The return to orality
This shift toward lore-building isn’t just about technology, it reflects a deeper transformation in how we communicate, one that media theorists have been tracking for years. For most of human history, knowledge was transmitted orally. Stories and myths passed from person to person through constant retelling. In oral cultures, “truth” wasn’t primarily about factual accuracy but about resonance – a story mattered if it helped people make sense of their world, if it could be remembered and shared. Then came writing and print, which changed everything. Literacy encouraged linear thinking and the idea that truth could be fixed in authoritative texts. Information became something you could verify by checking the record.

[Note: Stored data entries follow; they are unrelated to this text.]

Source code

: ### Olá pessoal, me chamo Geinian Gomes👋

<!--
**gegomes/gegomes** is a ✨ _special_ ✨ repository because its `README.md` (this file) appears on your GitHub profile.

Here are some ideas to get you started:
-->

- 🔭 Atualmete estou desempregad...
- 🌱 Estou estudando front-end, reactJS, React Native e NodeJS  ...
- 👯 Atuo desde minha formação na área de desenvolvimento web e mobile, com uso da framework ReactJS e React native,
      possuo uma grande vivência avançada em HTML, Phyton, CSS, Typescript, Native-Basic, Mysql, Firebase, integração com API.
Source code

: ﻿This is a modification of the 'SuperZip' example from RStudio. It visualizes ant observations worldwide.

But digital media is pulling us back. Walter Ong called this “secondary orality”; we haven’t lost literacy, but we’ve gained something alongside it that resembles oral communication. As Eric Levitz writes in his 2025 essay on “the decline of reading,” scrolling and swiping have displaced the sustained attention print demanded. Information now lives not in stable storage but in constant circulation, and as Levitz puts it, “information doesn’t stick when it’s stored; it sticks when it circulates.” So, repetition creates reality. In this environment, AI-generated political imagery operates less like factual claims and more like these circulating myths—evaluated not as true or false, but as resonant or flat.
Living in the lore
We’re not (only) facing a crisis where we can’t tell what’s true anymore. We’re facing something stranger, where the truth is competing with mythic stories, and in that competition, facts are often at a disadvantage.

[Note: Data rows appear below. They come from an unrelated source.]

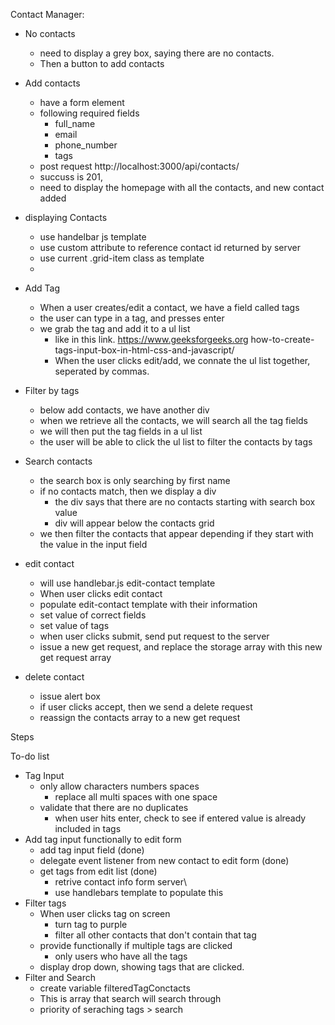 Contact Manager:

- No contacts
  - need to display a grey box, saying there are no contacts.
  - Then a button to add contacts
- Add contacts
  - have a form element
  - following required fields
    - full_name
    - email
    - phone_number
    - tags
  - post request http://localhost:3000/api/contacts/
  - succuss is 201,
  - need to display the homepage with all the contacts, and new contact added
- displaying Contacts

  - use handelbar js template
  - use custom attribute to reference contact id returned by server
  - use current .grid-item class as template
  -

- Add Tag
  - When a user creates/edit a contact, we have a field called tags
  - the user can type in a tag, and presses enter
  - we grab the tag and add it to a ul list
    - like in this link. https://www.geeksforgeeks.org how-to-create-tags-input-box-in-html-css-and-javascript/
    - When the user clicks edit/add, we connate the ul list together, seperated by commas.
- Filter by tags

  - below add contacts, we have another div
  - when we retrieve all the contacts, we will search all the tag fields
  - we will then put the tag fields in a ul list
  - the user will be able to click the ul list to filter the contacts by tags

- Search contacts

  - the search box is only searching by first name
  - if no contacts match, then we display a div
    - the div says that there are no contacts starting with search box value
    - div will appear below the contacts grid
  - we then filter the contacts that appear depending if they start with the value in the input field

- edit contact

  - will use handlebar.js edit-contact template
  - When user clicks edit contact
  - populate edit-contact template with their information
  - set value of correct fields
  - set value of tags
  - when user clicks submit, send put request to the server
  - issue a new get request, and replace the storage array with this new get request array

- delete contact
  - issue alert box
  - if user clicks accept, then we send a delete request
  - reassign the contacts array to a new get request

Steps

To-do list

- Tag Input
  - only allow characters numbers spaces
    - replace all multi spaces with one space
  - validate that there are no duplicates
    - when user hits enter, check to see if entered value is already included in tags
- Add tag input functionally to edit form
  - add tag input field (done)
  - delegate event listener from new contact to edit form (done)
  - get tags from edit list (done)
    - retrive contact info form server\
    - use handlebars template to populate this
- Filter tags
  - When user clicks tag on screen
    - turn tag to purple
    - filter all other contacts that don't contain that tag
  - provide functionally if multiple tags are clicked
    - only users who have all the tags
  - display drop down, showing tags that are clicked.
- Filter and Search
  - create variable filteredTagConctacts
  - This is array that search will search through
  - priority of seraching tags > search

You can fact-check a deepfake. You can debunk a specific false claim. But how do you fact-check a vibe? How do you debunk an atmosphere? The accumulation of AI-generated lore doesn’t make falsifiable claims, it creates emotional environments and narrative frameworks that operate below the level of conscious evaluation. This is what makes lore-building so much more pervasive than deepfakes. It doesn’t need to deceive to work, it just needs to circulate, to repeat, to become part of the ambient mythology we swim in. And because AI makes myth production nearly costless, we’re all living inside multiple competing lores now, each reinforced by algorithmic abundance.
The deepfake panic imagined a future where sophisticated forgeries would destroy our ability to know what’s real. But the actual present is weirder: we’re generating fakes, we know that they’re fakes, we’re sharing them anyway, and they’re shaping our reality regardless. The images don’t claim to be true. They don’t need to. They just need to feel right, to resonate, to become the stories we tell about power and who deserves it.
Maybe that’s the real shift: not that we can’t tell truth from lies, but that we’ve learned to live in mythologies that we know are constructed and that work on us anyway.